When you’re forty-seven, he thought, spring is difficult. All that uprush of sap and melting water and fresh growth. Maybe the joy of it would come back to him when he was truly old. [loc. 1032]The setting is Finland, in 1901 when it was still part of the Russian Empire. Dr Thomas Eklund lives alone at the forest's edge. He is still haunted by an old love affair, a betrayal of his wife and daughter: he is also, after the death of his wife, very lonely. Anna-Liisa, the despotic matron of the local orphanage, sends one of the orphans on placement to cook and clean and look after the doctor. Anna-Liisa is wary of this particular girl, Eeva Koskinen, who came to the rural orphanage from Helsinki after her father's death. 'They bring the city wherever they go.' And it's true that Eeva is somewhat more outspoken and independently-minded than the other girls.
Of course Thomas falls in love with Eeva.
But that is not the story, or at least not the end of it. Like an Ibsen play, there are layers of obligation and respectability, spoken and unspoken: there is Thomas' daughter Minna, who (like Thomas' friends and neighbours) has decided Views on Eeva's continued presence in her father's house. And there is Laurie, the childhood friend that Eeva left behind in Helsinki, who is becoming involved with a more extreme group of revolutionaries.
The contrast between the rural setting of the novel's first half and the fervid urban rush of the second half worked very well for me, as did the contrast -- and the similarities -- between Thomas Eklund and Eeva's dead Marxist father. I didn't feel that Helsinki was as vividly described as the countryside, but that might have been a reflection of Eeva's bemusement with the city's changes since her departure, and with the bustle of her life there. (Or it might be my own preference for the quietness of the forest, though Dunmore makes clear that there is plenty of noise and friction between the various people who live there.)

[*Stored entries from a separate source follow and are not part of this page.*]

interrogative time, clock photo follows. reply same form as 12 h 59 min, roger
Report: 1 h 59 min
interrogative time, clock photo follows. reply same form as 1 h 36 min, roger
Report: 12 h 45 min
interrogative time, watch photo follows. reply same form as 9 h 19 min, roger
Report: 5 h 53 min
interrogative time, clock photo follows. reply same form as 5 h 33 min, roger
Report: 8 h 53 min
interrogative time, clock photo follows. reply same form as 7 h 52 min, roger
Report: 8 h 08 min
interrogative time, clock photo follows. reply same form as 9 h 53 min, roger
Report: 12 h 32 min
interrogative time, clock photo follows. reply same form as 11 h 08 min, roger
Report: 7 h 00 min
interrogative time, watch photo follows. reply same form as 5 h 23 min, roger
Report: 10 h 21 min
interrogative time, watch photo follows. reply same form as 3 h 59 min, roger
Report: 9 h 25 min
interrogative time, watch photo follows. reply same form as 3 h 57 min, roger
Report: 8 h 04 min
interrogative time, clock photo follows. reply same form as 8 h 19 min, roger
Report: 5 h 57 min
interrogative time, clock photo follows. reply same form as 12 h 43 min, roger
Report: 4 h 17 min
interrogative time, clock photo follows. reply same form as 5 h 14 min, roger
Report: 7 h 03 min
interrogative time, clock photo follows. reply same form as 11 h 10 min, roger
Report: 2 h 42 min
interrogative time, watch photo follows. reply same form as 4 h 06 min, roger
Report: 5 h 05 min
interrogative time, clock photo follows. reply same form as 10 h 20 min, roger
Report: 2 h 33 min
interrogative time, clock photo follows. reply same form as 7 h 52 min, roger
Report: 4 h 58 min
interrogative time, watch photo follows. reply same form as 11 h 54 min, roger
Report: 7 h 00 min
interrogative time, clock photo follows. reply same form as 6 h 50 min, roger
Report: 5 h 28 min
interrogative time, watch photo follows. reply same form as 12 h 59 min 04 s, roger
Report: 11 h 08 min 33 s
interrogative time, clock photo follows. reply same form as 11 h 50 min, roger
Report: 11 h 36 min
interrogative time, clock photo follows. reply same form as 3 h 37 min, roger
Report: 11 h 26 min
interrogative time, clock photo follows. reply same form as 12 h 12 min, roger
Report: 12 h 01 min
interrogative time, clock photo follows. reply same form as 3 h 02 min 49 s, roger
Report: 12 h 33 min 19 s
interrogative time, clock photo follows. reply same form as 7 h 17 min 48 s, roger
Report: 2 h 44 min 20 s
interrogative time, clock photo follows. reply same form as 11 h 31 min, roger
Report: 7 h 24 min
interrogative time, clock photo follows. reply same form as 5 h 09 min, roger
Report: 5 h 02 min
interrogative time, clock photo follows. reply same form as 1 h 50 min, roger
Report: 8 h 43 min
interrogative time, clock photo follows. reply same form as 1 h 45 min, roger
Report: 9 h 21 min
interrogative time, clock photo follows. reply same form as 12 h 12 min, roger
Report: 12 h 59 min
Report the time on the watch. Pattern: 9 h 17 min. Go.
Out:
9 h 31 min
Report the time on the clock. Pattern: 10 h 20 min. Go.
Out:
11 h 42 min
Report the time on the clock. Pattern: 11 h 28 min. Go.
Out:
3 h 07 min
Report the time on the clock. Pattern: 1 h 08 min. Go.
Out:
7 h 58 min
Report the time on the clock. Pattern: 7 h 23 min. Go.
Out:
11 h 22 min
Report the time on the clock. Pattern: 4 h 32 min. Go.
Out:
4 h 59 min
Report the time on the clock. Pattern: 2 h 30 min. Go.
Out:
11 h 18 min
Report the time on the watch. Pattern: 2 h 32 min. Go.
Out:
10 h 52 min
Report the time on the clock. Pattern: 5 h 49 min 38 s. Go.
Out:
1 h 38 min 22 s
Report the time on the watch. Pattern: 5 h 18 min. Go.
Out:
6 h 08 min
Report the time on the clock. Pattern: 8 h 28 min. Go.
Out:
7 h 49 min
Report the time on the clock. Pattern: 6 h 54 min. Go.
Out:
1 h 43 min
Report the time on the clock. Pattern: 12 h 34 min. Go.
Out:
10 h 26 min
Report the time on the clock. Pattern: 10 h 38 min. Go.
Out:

I'd have enjoyed this novel more if I'd liked any of the characters. Eeva was resilient and intelligent, but I didn't warm to her: Thomas felt more fallibly human, but weak. It was, though, an interesting window on a historical time and place I knew very little about. And Helen Dunmore's prose is always worth reading twice, just to see how she produces her almost painterly effects -- though I could have done without the frequent POV switches, sometimes paragraph by paragraph, which were sometimes confusing and added to a sense of detachment.